## Flowchart: Research Paper Processing and Citation Analysis Workflow
### Overview
The image displays a vertical flowchart outlining a four-stage systematic process for acquiring, processing, and categorizing academic papers and their citations to create a balanced training dataset. The workflow progresses from top to bottom, with one stage splitting into two parallel processes before converging again.
### Components/Axes
The diagram consists of four primary rectangular stages connected by downward-pointing arrows, indicating sequential flow. The third stage is split into two parallel, side-by-side boxes.
**Stage 1: Stratified Paper Selection & Metadata Acquisition**
- **Process:** Semantic Scholar Graph with quality filters, citation impact stratification, and metadata collection.
- **Academic Fields Listed:** Computer Science • Medicine • Chemistry • Biology • Materials Science • Physics • Geology • Psychology
**Stage 2: Full-Text Acquisition**
- **Process:** Systematic PDF download with integrity verification and full-text extraction.
**Parallel Processes (Following Stage 2):**
1. **Functional Citation Classification**
- **Method:** LLM-based functional categorisation.
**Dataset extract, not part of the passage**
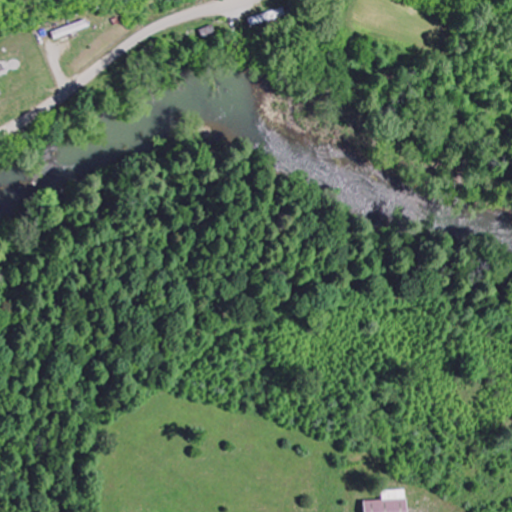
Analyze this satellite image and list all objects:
road: (114, 56)
building: (0, 92)
river: (256, 121)
building: (388, 505)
- **Citation Function Categories (in boxes):** BACKGROUND, METHOD, COMPARISON, MOTIVATION, EXTENSION, FUTURE.
2. **Citation Selection**
- **Method:** Two-stage filtering and prioritisation.
- **Selection Criteria (bullet points):**
- Single-reference contexts
- Factual assertions
- Quantitative claims
- High verification potential
**Stage 3: Reference Document Acquisition**
- **Process:** Acquisition of cited reference documents for verification.
- **Formats Processed:** Full-text • Abstracts • Multi-format processing
**Final Output: Balanced Training Dataset**
This final box contains four key metrics presented in individual sub-boxes:
- **1,111** Citations Analysed
- **8** Academic Fields
- **6** Citation Types
- **27%** Numerical Citations
- **Additional Notes:** Equal distribution across citation impact levels. Comprehensive metadata, citation claims, alignment classification, reasoning, and reference text.
### Detailed Analysis
The workflow is a linear pipeline with a bifurcation for specialized processing. The initial stage casts a wide net across eight major scientific disciplines. The core processing involves two complementary actions on the acquired full-texts: classifying the *function* of citations (e.g., to provide background or propose future work) and *selecting* citations based on their verifiability (prioritizing factual and quantitative claims). The process concludes by acquiring the referenced documents themselves and compiling all information into a structured dataset characterized by specific quantitative metrics (1,111 citations, 27% numerical) and qualitative balance (across fields and impact levels).
### Key Observations
1. **Multi-Disciplinary Scope:** The process explicitly targets eight distinct academic fields, ensuring broad coverage.
2. **LLM Integration:** Large Language Models are specified as the tool for the functional classification task.
3. **Verification Focus:** The "Citation Selection" criteria heavily emphasize verifiable content (factual assertions, quantitative claims).
4. **Dataset Composition:** The final dataset is defined by precise numbers: 1,111 citations from 8 fields, categorized into 6 types, with a notable 27% being numerical citations.
5. **Parallel Processing:** The workflow intelligently separates the *analysis* of citation function from the *selection* of citations for verification, allowing these tasks to proceed concurrently after full-text acquisition.
### Interpretation
This flowchart details a rigorous, automated methodology for constructing a high-quality, verifiable citation analysis dataset. The process is designed to move from broad acquisition to highly specific selection and classification.
The **Peircean investigative reading** suggests this is a system built for **abductive reasoning**—it doesn't just collect data but actively selects elements (factual/quantitative claims) that are most suitable for generating and testing hypotheses about scientific discourse. The emphasis on "verification potential" and the acquisition of reference documents indicates the ultimate goal is likely to train or evaluate models on their ability to fact-check or validate scientific claims against source material.
The **balanced nature** of the final dataset (across fields and impact levels) is critical for ensuring any model trained on it generalizes well and doesn't inherit biases toward specific disciplines or citation popularity. The 27% figure for numerical citations highlights a targeted focus on quantitative scientific claims, which are often central to verification tasks. This workflow represents a sophisticated pipeline for creating ground-truth data to advance research in automated scientific claim verification, citation analysis, and scholarly document understanding.